The ease with which privet grows, wherever fire fails to keep the ground clear, tells another story.
Meanwhile the original waterholes and streams have largely dried up. Some of this has been from silting, as clearing exposed the soil. Some resulted from the change in groundwater levels which always results from the clearing of hilltop trees. Drought has an effect, of course, but it has been exacerbated by pumping from bores. Originally the greatest effect came from those used for market gardens, but recently the enormous increase in domestic bores in our suburbs, used largely for watering gardens, has had an effect, with the escarpment streams drying up or being reduced to trickles. This is most easily seen in the huge change to Highfields Falls in recent years. Only 15 years ago I saw a large eel in the pool where now there is only a circle of dry kikuyu grass.
That praiseworthy group, the Friends of the Escarpment Parks, has worked very hard to restore some of our original environment. In this they were supported and aided by the Toowoomba City Council, and perhaps the new council is being as helpful.... There are also private landholders doing wonderful work of a similar kind.
It’s hard to say, though, which is having most effect - the brave efforts at restoration, or the continuing destruction of our original landscape.
That is how i pictured toowoomba would be, the dry rainforest (strugglig now with weeds) at Redwood would have been down town along the creeks, maybe even pockets of subtropical, and the ridges picnic point etc would have been open forests,
ReplyDeleteHello Neverland.
ReplyDeleteThat looks like a half-comment, ending with a comma. Was there more to come?
Yes, there would have been more dry rainforests, with some slight differences in species between east of the Range on sandstone soil as in the area around the picnic ground in Redwood park,and west of the Range on the Basalt soil. There were also possibly some sub-tropical rainforest, with some different species in the upper gullies on the eastern side. The Boyce garden is a remnant (damaged both by clearing and by inappropriate supplementary planting)which gives a few clues as to what would have been there.

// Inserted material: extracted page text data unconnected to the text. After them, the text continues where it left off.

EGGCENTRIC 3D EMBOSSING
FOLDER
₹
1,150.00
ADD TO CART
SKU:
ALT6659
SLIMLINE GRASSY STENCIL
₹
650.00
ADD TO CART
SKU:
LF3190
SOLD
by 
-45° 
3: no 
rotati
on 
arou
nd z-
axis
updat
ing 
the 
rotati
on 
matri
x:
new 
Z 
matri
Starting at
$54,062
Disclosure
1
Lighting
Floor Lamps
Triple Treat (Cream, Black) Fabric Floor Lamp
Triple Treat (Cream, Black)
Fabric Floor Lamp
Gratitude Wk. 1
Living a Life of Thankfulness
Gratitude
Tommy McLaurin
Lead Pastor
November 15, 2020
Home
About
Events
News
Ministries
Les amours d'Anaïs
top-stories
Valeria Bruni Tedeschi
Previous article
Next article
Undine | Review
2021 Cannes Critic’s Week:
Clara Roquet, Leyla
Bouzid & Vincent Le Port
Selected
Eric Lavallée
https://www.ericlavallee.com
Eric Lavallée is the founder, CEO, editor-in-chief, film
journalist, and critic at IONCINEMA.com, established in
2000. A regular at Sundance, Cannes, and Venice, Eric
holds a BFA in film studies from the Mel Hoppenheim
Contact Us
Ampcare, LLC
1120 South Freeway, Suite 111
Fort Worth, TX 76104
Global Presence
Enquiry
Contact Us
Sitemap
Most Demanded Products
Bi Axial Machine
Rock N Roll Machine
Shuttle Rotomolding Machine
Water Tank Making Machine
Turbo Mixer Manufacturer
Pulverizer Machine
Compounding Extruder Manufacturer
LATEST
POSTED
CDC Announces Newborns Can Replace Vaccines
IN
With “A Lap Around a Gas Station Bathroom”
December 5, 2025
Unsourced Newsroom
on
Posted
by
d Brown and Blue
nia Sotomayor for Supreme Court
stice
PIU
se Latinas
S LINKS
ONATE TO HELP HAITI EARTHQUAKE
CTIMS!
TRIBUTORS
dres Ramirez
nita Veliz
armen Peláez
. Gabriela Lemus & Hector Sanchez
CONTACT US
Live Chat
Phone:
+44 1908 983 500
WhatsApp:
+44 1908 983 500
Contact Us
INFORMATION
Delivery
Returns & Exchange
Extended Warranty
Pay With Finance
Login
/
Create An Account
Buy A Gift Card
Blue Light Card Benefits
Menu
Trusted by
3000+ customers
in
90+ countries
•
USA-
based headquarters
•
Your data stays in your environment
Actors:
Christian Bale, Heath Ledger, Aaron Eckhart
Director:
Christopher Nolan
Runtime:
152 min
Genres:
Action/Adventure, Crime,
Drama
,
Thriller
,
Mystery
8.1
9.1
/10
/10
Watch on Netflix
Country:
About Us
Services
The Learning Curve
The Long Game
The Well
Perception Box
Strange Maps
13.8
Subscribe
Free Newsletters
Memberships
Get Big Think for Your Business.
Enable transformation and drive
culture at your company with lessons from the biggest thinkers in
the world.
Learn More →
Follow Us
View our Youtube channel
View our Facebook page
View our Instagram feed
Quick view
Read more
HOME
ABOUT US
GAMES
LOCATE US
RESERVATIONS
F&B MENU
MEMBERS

An old remnant bloodvine in the streets near Picnic Point suggests that there would have been a fair bit of rainforest mingling with Eucalypt edge species there, despite the ridge situation. We probably get an exaggerated idea of how much open forest there was because the Highway follows what was an old Aboriginal trail which would have been kept open by burning, and because there has been so much clearing and burning since 1840, which is more easily replaced by open forest than by rainforest.
The now-drained swampy areas (probably creeks rather than swamps before invasion by hoofed livestock) of our downtown would have had enough moisture to carry good subtropical rainforest. Higher ground in Queen's park had a splitter's camp, which became a bullocky's rest, then a brickfields, which probably marked the edge of the dense "downtown" rainforest.
There are hints that Gowrie Creek had rainforest of good enough quality to shelter rainforest species extending even up the west-facing slope on Mt Kynoch. It probably thinned out to more open forest about where there is Eucalyptus nobilis at Wetalla.